> **Data supplied**
========================================

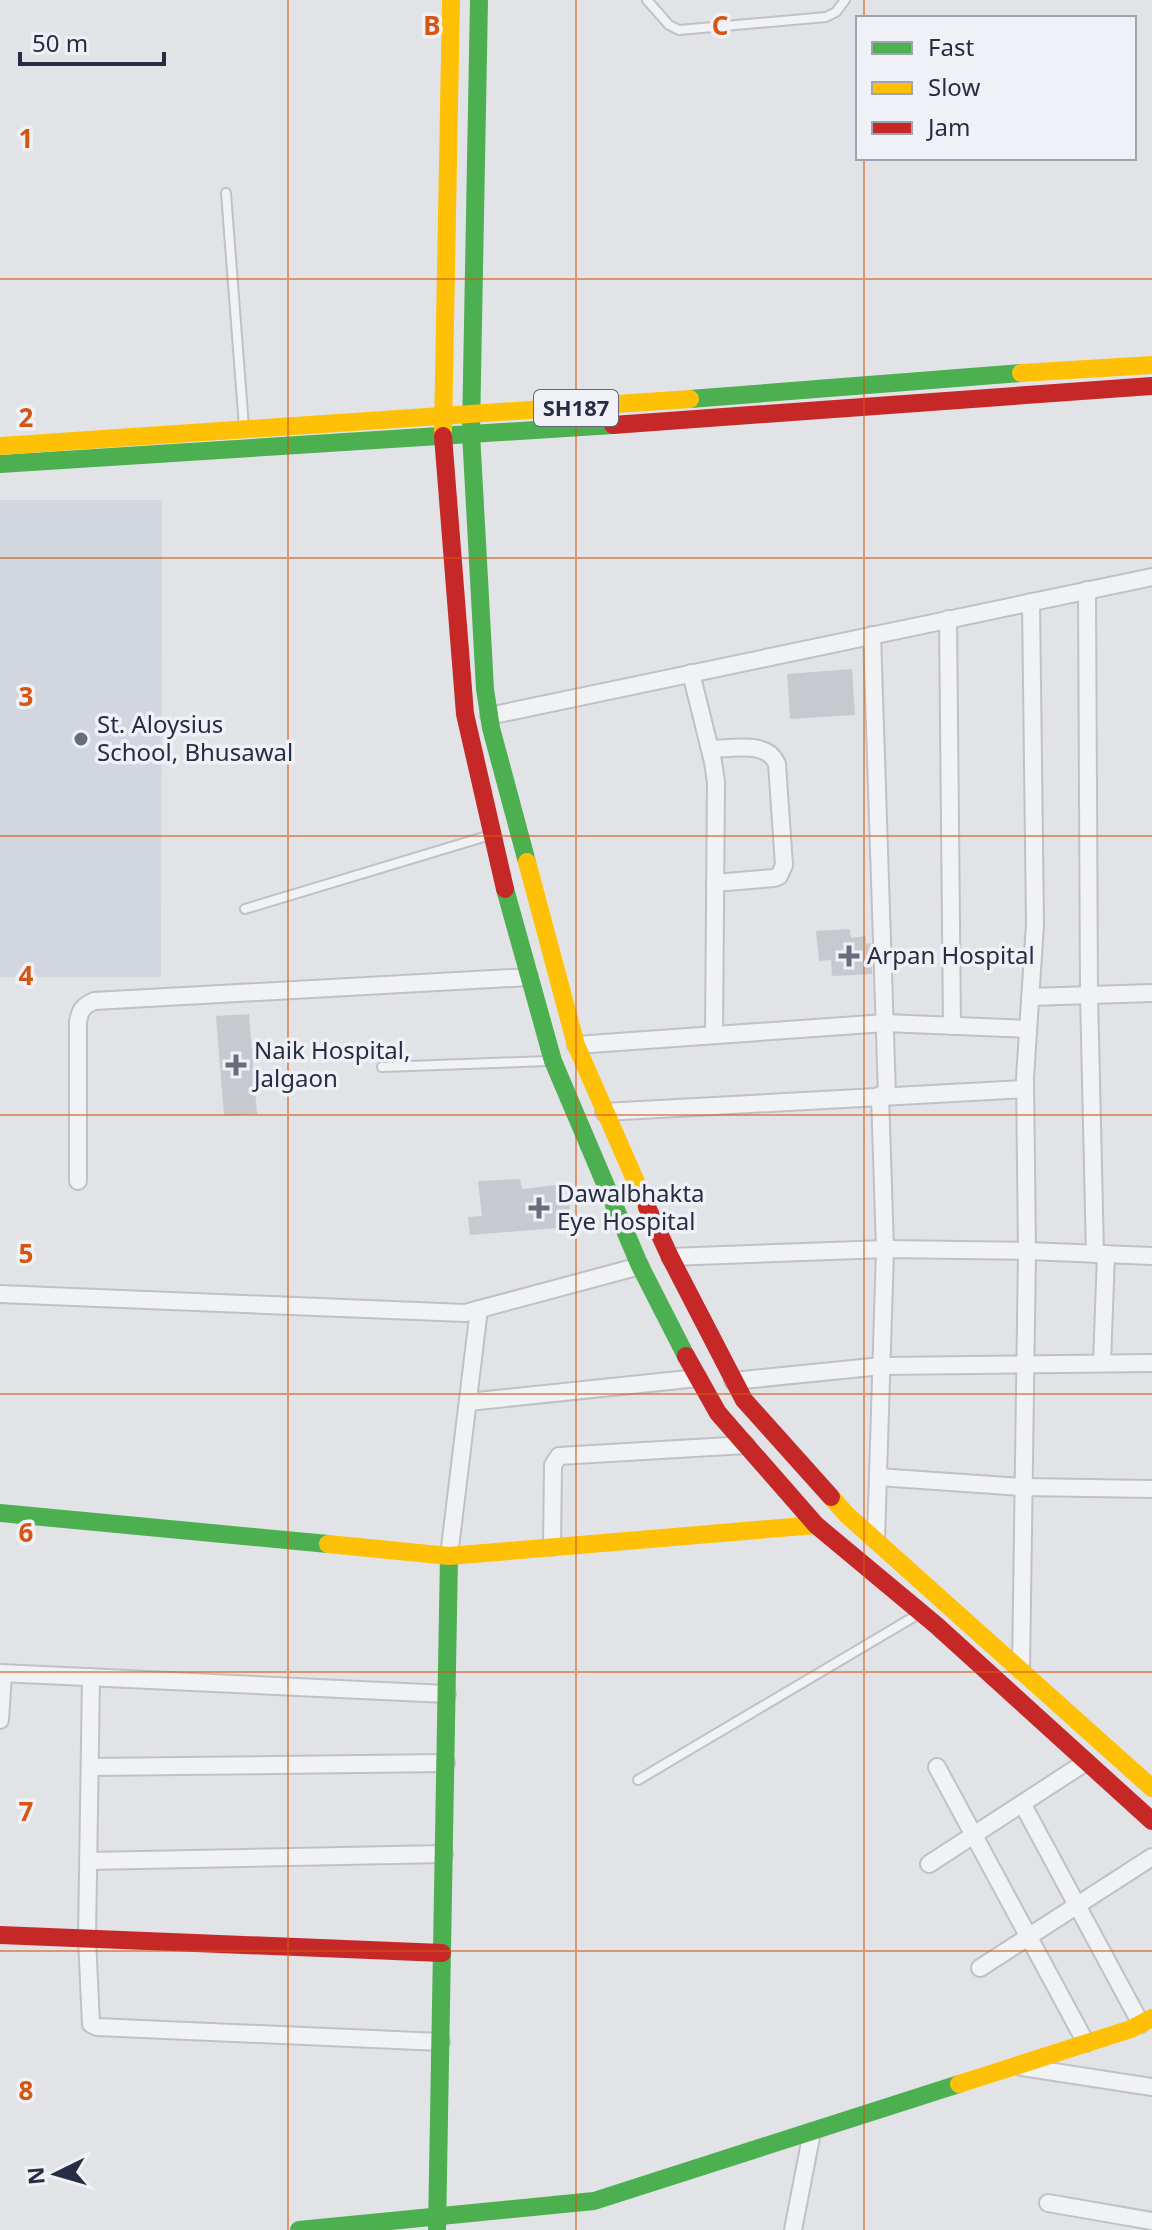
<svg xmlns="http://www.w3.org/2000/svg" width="1152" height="2230" viewBox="0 0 1152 2230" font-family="'Noto Sans',sans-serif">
<rect width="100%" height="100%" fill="#e2e3e7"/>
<path fill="#d2d6de" d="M0,500H162L161,977H0Z"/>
<g fill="#c8c9ce">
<path d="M852,669L855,715L790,719L787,674Z"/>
<path d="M850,929L851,938L866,936V944L871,943L872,974L832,976L831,960L819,961L816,931Z"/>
<path d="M249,1014L257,1114L224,1116L216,1016Z"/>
<path d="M520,1179L522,1189L556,1185V1190L563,1189L564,1197L569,1196L571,1227L470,1235L468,1217L482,1216L478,1181Z"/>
</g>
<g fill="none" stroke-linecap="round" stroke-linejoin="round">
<g stroke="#c0c1c5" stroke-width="12">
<g id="lane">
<path d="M647,0L669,25L679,30L826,17L836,12L845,0"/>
<path d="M226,193L244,427"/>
<path d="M245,909L487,836"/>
<path d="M382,1067L548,1061"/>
<path d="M638,1780L917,1615"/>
</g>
</g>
<g stroke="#c0c1c5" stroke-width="20">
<g id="street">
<path d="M1087,590L1089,994L1095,1254"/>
<path d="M948,619L952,1026"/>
<path d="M872,635L887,1095"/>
<path d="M691,673L713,762L716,782L714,1035"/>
<path d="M489,716L1152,577"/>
<path d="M710,749C732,749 767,740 777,764L784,865L779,876L774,878L715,883"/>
<path d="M1030,997L1152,993"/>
<path d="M576,1045L885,1023L1028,1029"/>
<path d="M604,1112L1025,1089"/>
<path d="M78,1181V1022C80,1010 83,1006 94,1001L529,977"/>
<path d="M670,1257L885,1249L1027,1251L1152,1256"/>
<path d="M0,1294L465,1313L640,1266"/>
<path d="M1102,1363L1106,1254"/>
<path d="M733,1381L882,1366L1152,1363"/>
<path d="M468,1402L698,1378"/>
<path d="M878,1477L1023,1487L1152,1489"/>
<path d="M876,1540L885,1249L880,1095"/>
<path d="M552,1547L553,1465L559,1456L746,1445"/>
<path d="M449,1556L479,1309"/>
<path d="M1021,1670L1027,1251L1025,1078L1035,924L1031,602"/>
<path d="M0,1673L447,1694"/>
<path d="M91,1677L87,1939L91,2024L97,2027L441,2042"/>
<path d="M0,1720L3,1673"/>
<path d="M90,1767L446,1763"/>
<path d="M937,1767L1086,2043"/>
<path d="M1023,1805L1141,2024"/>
<path d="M88,1861L444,1854"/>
<path d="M929,1864L1086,1762"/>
<path d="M980,1968L1152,1857"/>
<path d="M1022,2067L1152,2087"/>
<path d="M1048,2203L1152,2221"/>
<path d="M793,2230L812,2132"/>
</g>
</g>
<use href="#lane" stroke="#f1f2f4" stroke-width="8"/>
<use href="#street" stroke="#f1f2f4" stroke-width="16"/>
<g stroke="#4caf50" stroke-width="18">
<path d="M690,399L1021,373"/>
<path d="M471,431L479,0"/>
<path d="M471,433L485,689L491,728L527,862"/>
<path d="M0,464L613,425"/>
<path d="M505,889L553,1061L640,1266L686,1356"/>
<path d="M0,1513L328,1544"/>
<path d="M299,2230L594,2201L959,2084"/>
<path d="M437,2230L449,1556"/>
</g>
<g stroke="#ffc107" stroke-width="18">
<path d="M1021,373L1152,365"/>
<path d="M443,431L451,0"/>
<path d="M0,446L690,399"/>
<path d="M527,862L576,1045L647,1207"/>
<path d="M831,1497L847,1515L1152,1788"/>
<path d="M328,1544L449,1556L816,1525"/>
<path d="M959,2084L1131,2029L1152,2018"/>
</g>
<g stroke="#c62828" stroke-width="18">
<path d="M613,425L1152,386"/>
<path d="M443,436L465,714L505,889"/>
<path d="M647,1207L670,1257L744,1400L831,1497"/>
<path d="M686,1356L718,1413L816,1525L936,1625L1152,1821"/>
<path d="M0,1935L442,1953"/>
</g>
</g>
<path fill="none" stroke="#d55511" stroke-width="2" stroke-opacity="0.55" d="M288,0V2230M576,0V2230M864,0V18M864,158V2230M0,279H1152M0,558H1152M0,836H1152M0,1115H1152M0,1394H1152M0,1672H1152M0,1951H1152"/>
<g fill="#686d7c" stroke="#eff1f7" stroke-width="3">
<circle cx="81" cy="739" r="8"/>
<path d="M845 944h8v8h8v8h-8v8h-8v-8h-8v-8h8z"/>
<path d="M232 1053h8v8h8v8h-8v8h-8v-8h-8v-8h8z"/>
<path d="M535 1196h8v8h8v8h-8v8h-8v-8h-8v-8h8z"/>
</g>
<g text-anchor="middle" stroke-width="7" stroke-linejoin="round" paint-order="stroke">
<rect fill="#eff1f7" stroke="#636878" stroke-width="2" x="534" y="390" width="84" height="36" rx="6"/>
<g font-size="22" font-weight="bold" fill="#272d42">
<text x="576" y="416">SH187</text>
</g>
<g font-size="24" fill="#272d42" stroke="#eff1f7" text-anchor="start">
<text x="97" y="733">St. Aloysius<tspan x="97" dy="28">School, Bhusawal</tspan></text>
<text x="867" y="964">Arpan Hospital</text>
<text x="254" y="1059">Naik Hospital,<tspan x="254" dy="28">Jalgaon</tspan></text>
<text x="557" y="1202">Dawalbhakta<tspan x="557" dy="28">Eye Hospital</tspan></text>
</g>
</g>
<g font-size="26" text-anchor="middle" font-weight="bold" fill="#d55511" stroke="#eff1f7" stroke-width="7" stroke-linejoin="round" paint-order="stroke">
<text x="432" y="35">B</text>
<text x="720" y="35">C</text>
<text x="26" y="148">1</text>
<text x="26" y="427">2</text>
<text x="26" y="706">3</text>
<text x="26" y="985">4</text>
<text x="26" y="1263">5</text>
<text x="26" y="1542">6</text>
<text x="26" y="1821">7</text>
<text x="26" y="2100">8</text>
</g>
<rect x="856" y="16" width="280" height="144" fill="#eff1f7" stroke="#9fa3af" stroke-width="2"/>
<rect x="872" y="42" width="40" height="12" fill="#4caf50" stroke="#9fa3af" stroke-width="2"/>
<text x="928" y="56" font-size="24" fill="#272d42">Fast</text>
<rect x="872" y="82" width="40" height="12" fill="#ffc107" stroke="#9fa3af" stroke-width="2"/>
<text x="928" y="96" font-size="24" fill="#272d42">Slow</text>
<rect x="872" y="122" width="40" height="12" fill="#c62828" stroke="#9fa3af" stroke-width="2"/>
<text x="928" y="136" font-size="24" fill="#272d42">Jam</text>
<g transform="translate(56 2174) rotate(265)" stroke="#eff1f7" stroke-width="6" paint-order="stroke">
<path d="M0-6L14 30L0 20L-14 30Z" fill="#272d42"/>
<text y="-12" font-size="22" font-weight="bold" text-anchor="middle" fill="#272d42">N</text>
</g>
<path d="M20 52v12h144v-12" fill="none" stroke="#272d42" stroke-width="4"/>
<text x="32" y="52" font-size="24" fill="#272d42" stroke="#eff1f7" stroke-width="6" paint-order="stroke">50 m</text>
</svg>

========================================

Could you repeat all of the entries exactly, without any of the images?

<svg xmlns="http://www.w3.org/2000/svg" width="1152" height="2230" viewBox="0 0 1152 2230" font-family="'Noto Sans',sans-serif">
<rect width="100%" height="100%" fill="#e2e3e7"/>
<path fill="#d2d6de" d="M0,500H162L161,977H0Z"/>
<g fill="#c8c9ce">
<path d="M852,669L855,715L790,719L787,674Z"/>
<path d="M850,929L851,938L866,936V944L871,943L872,974L832,976L831,960L819,961L816,931Z"/>
<path d="M249,1014L257,1114L224,1116L216,1016Z"/>
<path d="M520,1179L522,1189L556,1185V1190L563,1189L564,1197L569,1196L571,1227L470,1235L468,1217L482,1216L478,1181Z"/>
</g>
<g fill="none" stroke-linecap="round" stroke-linejoin="round">
<g stroke="#c0c1c5" stroke-width="12">
<g id="lane">
<path d="M647,0L669,25L679,30L826,17L836,12L845,0"/>
<path d="M226,193L244,427"/>
<path d="M245,909L487,836"/>
<path d="M382,1067L548,1061"/>
<path d="M638,1780L917,1615"/>
</g>
</g>
<g stroke="#c0c1c5" stroke-width="20">
<g id="street">
<path d="M1087,590L1089,994L1095,1254"/>
<path d="M948,619L952,1026"/>
<path d="M872,635L887,1095"/>
<path d="M691,673L713,762L716,782L714,1035"/>
<path d="M489,716L1152,577"/>
<path d="M710,749C732,749 767,740 777,764L784,865L779,876L774,878L715,883"/>
<path d="M1030,997L1152,993"/>
<path d="M576,1045L885,1023L1028,1029"/>
<path d="M604,1112L1025,1089"/>
<path d="M78,1181V1022C80,1010 83,1006 94,1001L529,977"/>
<path d="M670,1257L885,1249L1027,1251L1152,1256"/>
<path d="M0,1294L465,1313L640,1266"/>
<path d="M1102,1363L1106,1254"/>
<path d="M733,1381L882,1366L1152,1363"/>
<path d="M468,1402L698,1378"/>
<path d="M878,1477L1023,1487L1152,1489"/>
<path d="M876,1540L885,1249L880,1095"/>
<path d="M552,1547L553,1465L559,1456L746,1445"/>
<path d="M449,1556L479,1309"/>
<path d="M1021,1670L1027,1251L1025,1078L1035,924L1031,602"/>
<path d="M0,1673L447,1694"/>
<path d="M91,1677L87,1939L91,2024L97,2027L441,2042"/>
<path d="M0,1720L3,1673"/>
<path d="M90,1767L446,1763"/>
<path d="M937,1767L1086,2043"/>
<path d="M1023,1805L1141,2024"/>
<path d="M88,1861L444,1854"/>
<path d="M929,1864L1086,1762"/>
<path d="M980,1968L1152,1857"/>
<path d="M1022,2067L1152,2087"/>
<path d="M1048,2203L1152,2221"/>
<path d="M793,2230L812,2132"/>
</g>
</g>
<use href="#lane" stroke="#f1f2f4" stroke-width="8"/>
<use href="#street" stroke="#f1f2f4" stroke-width="16"/>
<g stroke="#4caf50" stroke-width="18">
<path d="M690,399L1021,373"/>
<path d="M471,431L479,0"/>
<path d="M471,433L485,689L491,728L527,862"/>
<path d="M0,464L613,425"/>
<path d="M505,889L553,1061L640,1266L686,1356"/>
<path d="M0,1513L328,1544"/>
<path d="M299,2230L594,2201L959,2084"/>
<path d="M437,2230L449,1556"/>
</g>
<g stroke="#ffc107" stroke-width="18">
<path d="M1021,373L1152,365"/>
<path d="M443,431L451,0"/>
<path d="M0,446L690,399"/>
<path d="M527,862L576,1045L647,1207"/>
<path d="M831,1497L847,1515L1152,1788"/>
<path d="M328,1544L449,1556L816,1525"/>
<path d="M959,2084L1131,2029L1152,2018"/>
</g>
<g stroke="#c62828" stroke-width="18">
<path d="M613,425L1152,386"/>
<path d="M443,436L465,714L505,889"/>
<path d="M647,1207L670,1257L744,1400L831,1497"/>
<path d="M686,1356L718,1413L816,1525L936,1625L1152,1821"/>
<path d="M0,1935L442,1953"/>
</g>
</g>
<path fill="none" stroke="#d55511" stroke-width="2" stroke-opacity="0.55" d="M288,0V2230M576,0V2230M864,0V18M864,158V2230M0,279H1152M0,558H1152M0,836H1152M0,1115H1152M0,1394H1152M0,1672H1152M0,1951H1152"/>
<g fill="#686d7c" stroke="#eff1f7" stroke-width="3">
<circle cx="81" cy="739" r="8"/>
<path d="M845 944h8v8h8v8h-8v8h-8v-8h-8v-8h8z"/>
<path d="M232 1053h8v8h8v8h-8v8h-8v-8h-8v-8h8z"/>
<path d="M535 1196h8v8h8v8h-8v8h-8v-8h-8v-8h8z"/>
</g>
<g text-anchor="middle" stroke-width="7" stroke-linejoin="round" paint-order="stroke">
<rect fill="#eff1f7" stroke="#636878" stroke-width="2" x="534" y="390" width="84" height="36" rx="6"/>
<g font-size="22" font-weight="bold" fill="#272d42">
<text x="576" y="416">SH187</text>
</g>
<g font-size="24" fill="#272d42" stroke="#eff1f7" text-anchor="start">
<text x="97" y="733">St. Aloysius<tspan x="97" dy="28">School, Bhusawal</tspan></text>
<text x="867" y="964">Arpan Hospital</text>
<text x="254" y="1059">Naik Hospital,<tspan x="254" dy="28">Jalgaon</tspan></text>
<text x="557" y="1202">Dawalbhakta<tspan x="557" dy="28">Eye Hospital</tspan></text>
</g>
</g>
<g font-size="26" text-anchor="middle" font-weight="bold" fill="#d55511" stroke="#eff1f7" stroke-width="7" stroke-linejoin="round" paint-order="stroke">
<text x="432" y="35">B</text>
<text x="720" y="35">C</text>
<text x="26" y="148">1</text>
<text x="26" y="427">2</text>
<text x="26" y="706">3</text>
<text x="26" y="985">4</text>
<text x="26" y="1263">5</text>
<text x="26" y="1542">6</text>
<text x="26" y="1821">7</text>
<text x="26" y="2100">8</text>
</g>
<rect x="856" y="16" width="280" height="144" fill="#eff1f7" stroke="#9fa3af" stroke-width="2"/>
<rect x="872" y="42" width="40" height="12" fill="#4caf50" stroke="#9fa3af" stroke-width="2"/>
<text x="928" y="56" font-size="24" fill="#272d42">Fast</text>
<rect x="872" y="82" width="40" height="12" fill="#ffc107" stroke="#9fa3af" stroke-width="2"/>
<text x="928" y="96" font-size="24" fill="#272d42">Slow</text>
<rect x="872" y="122" width="40" height="12" fill="#c62828" stroke="#9fa3af" stroke-width="2"/>
<text x="928" y="136" font-size="24" fill="#272d42">Jam</text>
<g transform="translate(56 2174) rotate(265)" stroke="#eff1f7" stroke-width="6" paint-order="stroke">
<path d="M0-6L14 30L0 20L-14 30Z" fill="#272d42"/>
<text y="-12" font-size="22" font-weight="bold" text-anchor="middle" fill="#272d42">N</text>
</g>
<path d="M20 52v12h144v-12" fill="none" stroke="#272d42" stroke-width="4"/>
<text x="32" y="52" font-size="24" fill="#272d42" stroke="#eff1f7" stroke-width="6" paint-order="stroke">50 m</text>
</svg>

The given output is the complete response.